Why the world is at greater risk than ever from global health threats
Dambisa Moyo evaluates the risk of infectious diseases. Image: REUTERS/Suzanne Plunkett
Global business leaders and investors are largely transfixed by two kinds of risk: macroeconomic and geopolitical. In the near term, this means a focus on the US Federal Reserve’s impending rate hikes and the upcoming elections in France and Germany. Over the longer term, it means awareness of structural risks like high sovereign debt, demographic shifts, and natural-resource scarcity. But there is a third, arguably more pernicious, risk lurking below most decision-makers’ radar: infectious diseases.
According to the former director of the US Centers for Disease Control and Prevention, Tom Frieden, the world is at greater risk than ever from global health threats. People travel farther and more often. Supply chains, including for food and medicines, extend across the world. A poorly treated case of, say, tuberculosis (TB) in Asia or Africa can present in a hospital in the United States within days.
Against this background, scientists are concerned about the recent uptick in epidemics of diseases such as Zika, Ebola, and avian flu. And they are alarmed by the resurgence of life-threatening diseases such as influenza, HIV, malaria, and TB.
To be sure, in terms of fatalities, recent disease outbreaks and pandemics are a far cry from past global flu epidemics. Whereas the 2003 SARS epidemic resulted in 774 deaths, and the Ebola outbreak of 2014-2015 left 11,310 dead, the 1918-1920 flu epidemic claimed the lives of 100 million people – more than five times the number killed in the world war that had just ended. Indeed, some 5% of the world’s population perished.
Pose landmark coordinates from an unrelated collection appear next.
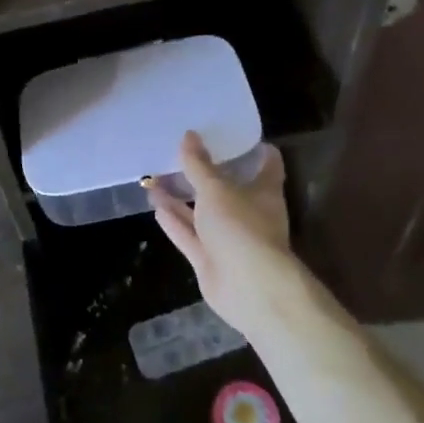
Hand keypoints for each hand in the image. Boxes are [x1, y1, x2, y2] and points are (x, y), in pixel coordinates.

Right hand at [145, 132, 300, 342]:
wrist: (248, 289)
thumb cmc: (242, 227)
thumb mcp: (216, 189)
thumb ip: (198, 165)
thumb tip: (188, 135)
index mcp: (264, 192)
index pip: (267, 164)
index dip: (253, 149)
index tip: (234, 133)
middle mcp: (249, 213)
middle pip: (228, 188)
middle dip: (206, 173)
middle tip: (183, 151)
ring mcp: (229, 238)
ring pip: (202, 212)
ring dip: (181, 197)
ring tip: (157, 175)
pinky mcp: (210, 259)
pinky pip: (189, 235)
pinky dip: (174, 221)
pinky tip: (155, 205)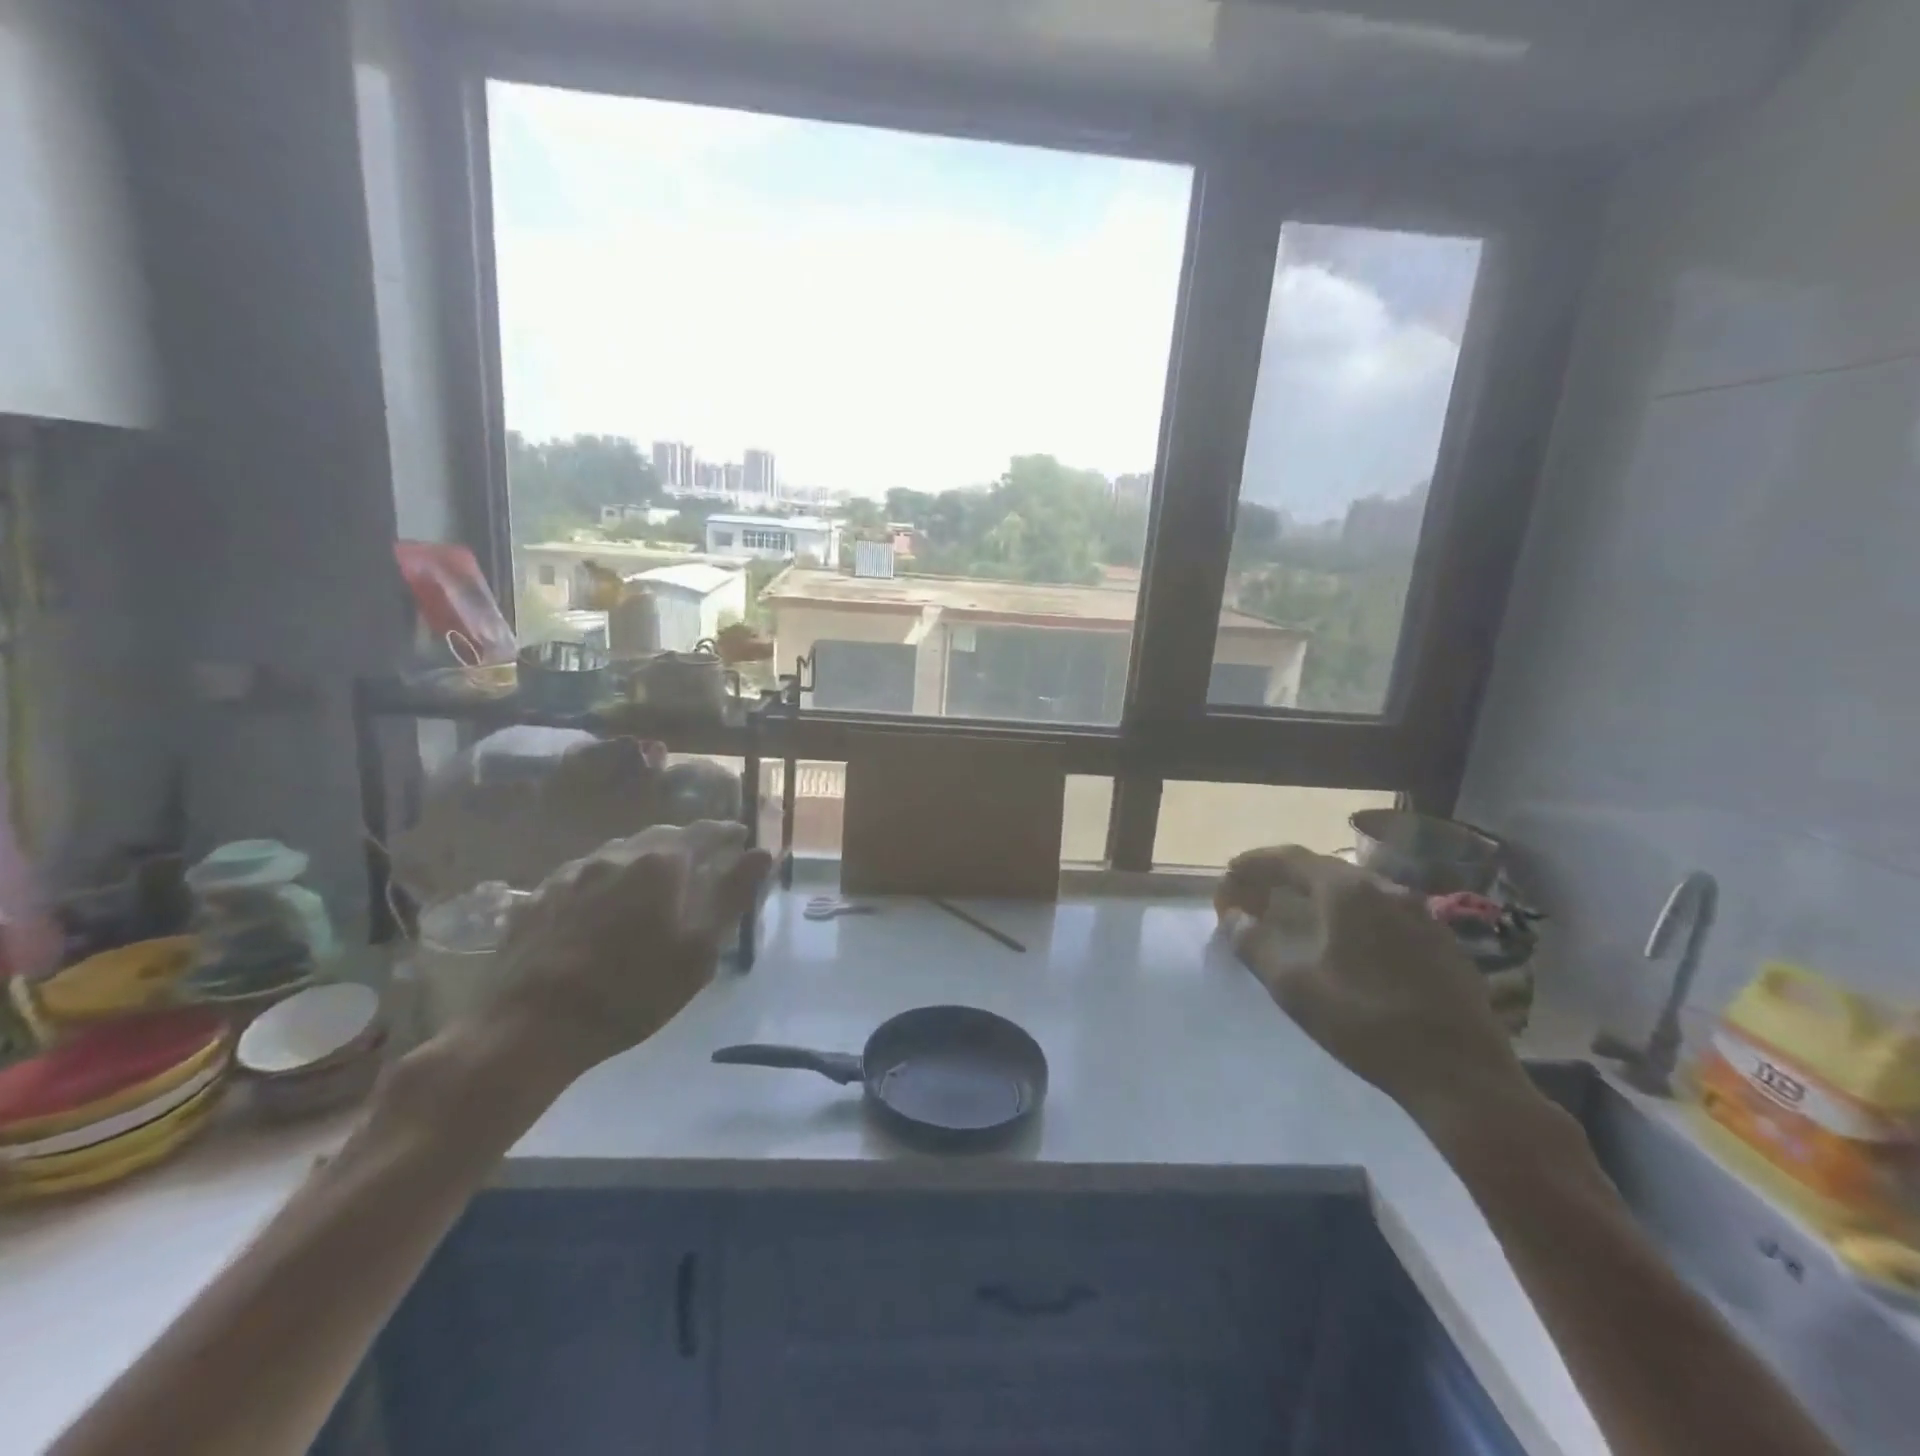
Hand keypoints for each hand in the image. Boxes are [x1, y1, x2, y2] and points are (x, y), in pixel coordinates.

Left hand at [493, 820, 771, 1076]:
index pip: (704, 832)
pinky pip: (584, 875)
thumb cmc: (630, 991)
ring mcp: (572, 873)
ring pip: (619, 854)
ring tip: (651, 887)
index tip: (740, 837)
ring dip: (643, 862)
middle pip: (661, 838)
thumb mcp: (698, 950)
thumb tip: (763, 853)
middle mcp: (617, 855)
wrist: (528, 1026)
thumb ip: (732, 895)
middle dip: (685, 845)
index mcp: (661, 863)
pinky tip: (601, 908)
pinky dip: (606, 882)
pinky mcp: (538, 896)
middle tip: (700, 864)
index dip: (726, 832)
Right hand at [1225, 846, 1534, 1132]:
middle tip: (1259, 895)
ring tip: (1298, 916)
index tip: (1231, 872)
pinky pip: (1384, 914)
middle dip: (1285, 878)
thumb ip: (1255, 944)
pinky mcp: (1442, 942)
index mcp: (1347, 891)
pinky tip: (1347, 943)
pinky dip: (1353, 916)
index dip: (1256, 862)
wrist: (1461, 1075)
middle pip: (1325, 870)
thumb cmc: (1365, 1022)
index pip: (1291, 858)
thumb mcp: (1294, 986)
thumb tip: (1234, 917)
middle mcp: (1386, 889)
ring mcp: (1421, 914)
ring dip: (1320, 897)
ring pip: (1358, 891)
But the risks from infectious diseases that we face today could intensify substantially, owing to the rise of anti-microbial resistance (AMR). According to the World Health Organization, “480,000 people develop multi-drug resistant TB each year, and drug resistance is starting to complicate the fight against HIV and malaria, as well.” Antibiotic resistance, the WHO cautions, is now present in every country, putting patients at risk of worse clinical outcomes and at greater risk of death, while increasing the burden on health systems.
England’s chief medical officer, Sally Davies, has warned that, if left unchecked, the growing impotence of drugs could be catastrophic. By 2050, she estimates, drug-resistant infections could be killing someone “every three seconds.” The Review on AMR estimates that, at that point, some ten million lives could be lost each year, at a cumulative cost to global economic output of $100 trillion. To put that into perspective, world GDP today totals $74 trillion per year.
Yet the potential long-term human and economic consequences of AMR of are not widely appreciated by the public and, in particular, by financial markets. In fact, protection from public health threats is one vital area where markets do not deliver efficiently. As a result, it is governments that usually bear the costs of prevention and treatment.
With government budgets already overstretched, coping with the intensifying health burden from AMR will be difficult, to say the least. Yet governments are unlikely to move fast to mitigate this risk. On the contrary, experience indicates that governments often struggle to align public spending with underlying or mounting problems, such as public-health threats, until they reach a crisis point.
More people died of cancer in the US last year than in combat. In fact, last year’s 580,000 cancer deaths exceed the roughly 430,000 battle deaths, on average, in World War I, World War II, the Korean War, the Vietnam War, and the Gulf War. Yet government spending on cancer averages approximately $4 billion per year. That is just over 0.5% of the annual military budget of roughly $718 billion.
Of course, government budget-allocation decisions are complicated and dogged by political imperatives. The US military employs some three million people, making it the single largest employer in the world, and there is substantial political pressure from some constituencies to place the highest priority on America’s military dominance.
But it is not just a matter of how much is spent; it is also a matter of when. Governments don’t wait for war to break out before investing in the military. Yet they do tend to wait for crises to erupt before they invest in fighting infectious diseases.
The world spent $15 billion on its emergency response to the SARS epidemic and $40 billion on its response to Ebola. In 1918, the crisis response to the flu pandemic cost some $17.5 trillion. Had countries spent more on mitigating the risk of such disease outbreaks – for example, by fortifying their health-care systems and promoting responsible use of antibiotics – those huge emergency payouts may not have been necessary. At the very least, they probably would have been smaller.
In this sense, the fight against infectious diseases closely resembles the fight against climate change. Though the threat is substantial, it is not immediate, so governments continue to pursue other priorities, allowing the threat to grow, largely out of sight. As a result, it is not adequately priced into the markets.
When the crisis finally erupts, the true scale of the threat will become clear. But by that point, it will be much more difficult and expensive to contain, resulting in far more casualties. Unfortunately, that point may be closer than anyone – government or investor – expects.